(What you should do): In the material below, reproduce word for word everything from the line containing "Ages 19-29 F: median" down to the end of the material, including both of those ends.

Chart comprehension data
# # #

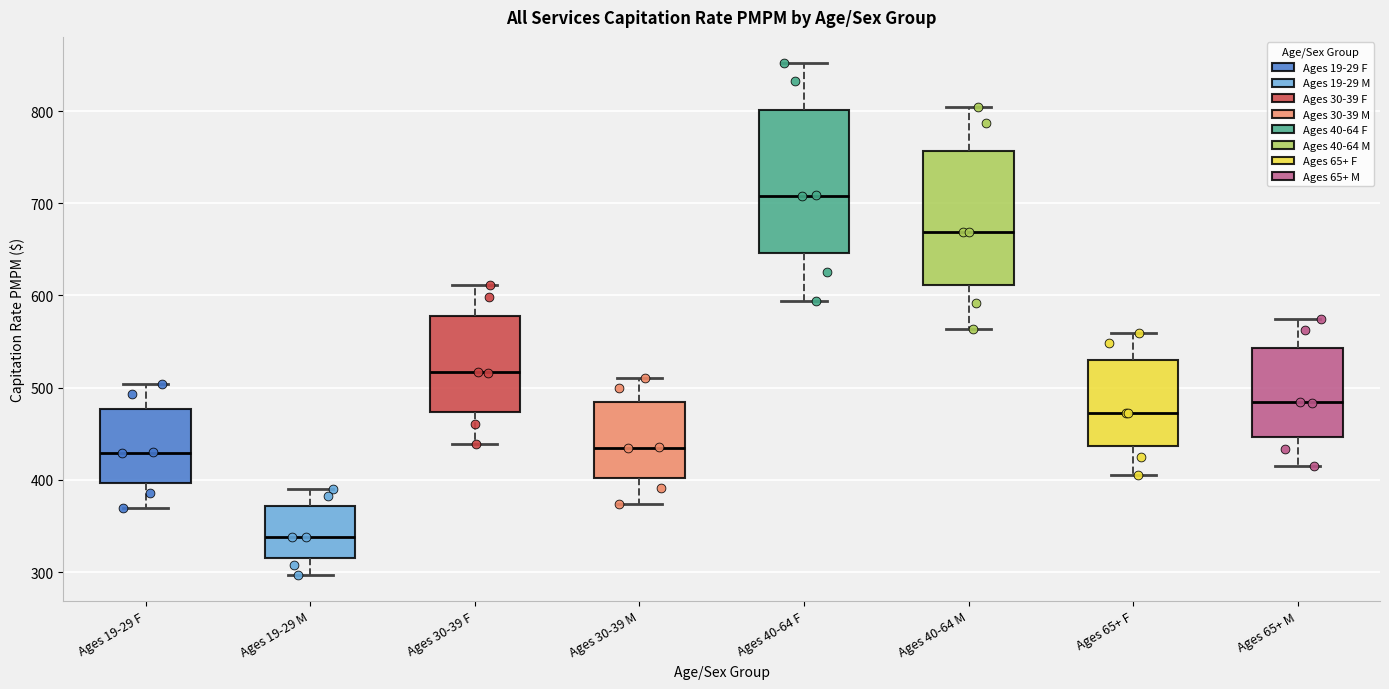

Reading left to right, read every box against the y-axis: the position of its median line, the range the box covers, and the ends of its whiskers. The values are not printed on the chart, so give them approximately, as read against the axis.

Ages 19-29 F: median 430, box 400 to 480, whiskers 370 to 500
Ages 19-29 M: median 340, box 320 to 370, whiskers 300 to 390
Ages 30-39 F: median 520, box 470 to 580, whiskers 440 to 610
Ages 30-39 M: median 440, box 400 to 480, whiskers 370 to 510
Ages 40-64 F: median 710, box 650 to 800, whiskers 590 to 850
Ages 40-64 M: median 670, box 610 to 760, whiskers 560 to 800
Ages 65+ F: median 470, box 440 to 530, whiskers 410 to 560
Ages 65+ M: median 480, box 450 to 540, whiskers 410 to 570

# # #

(Solution to this exercise):
Ages 19-29 F: median 430, box 400 to 480, whiskers 370 to 500
Ages 19-29 M: median 340, box 320 to 370, whiskers 300 to 390
Ages 30-39 F: median 520, box 470 to 580, whiskers 440 to 610
Ages 30-39 M: median 440, box 400 to 480, whiskers 370 to 510
Ages 40-64 F: median 710, box 650 to 800, whiskers 590 to 850
Ages 40-64 M: median 670, box 610 to 760, whiskers 560 to 800
Ages 65+ F: median 470, box 440 to 530, whiskers 410 to 560
Ages 65+ M: median 480, box 450 to 540, whiskers 410 to 570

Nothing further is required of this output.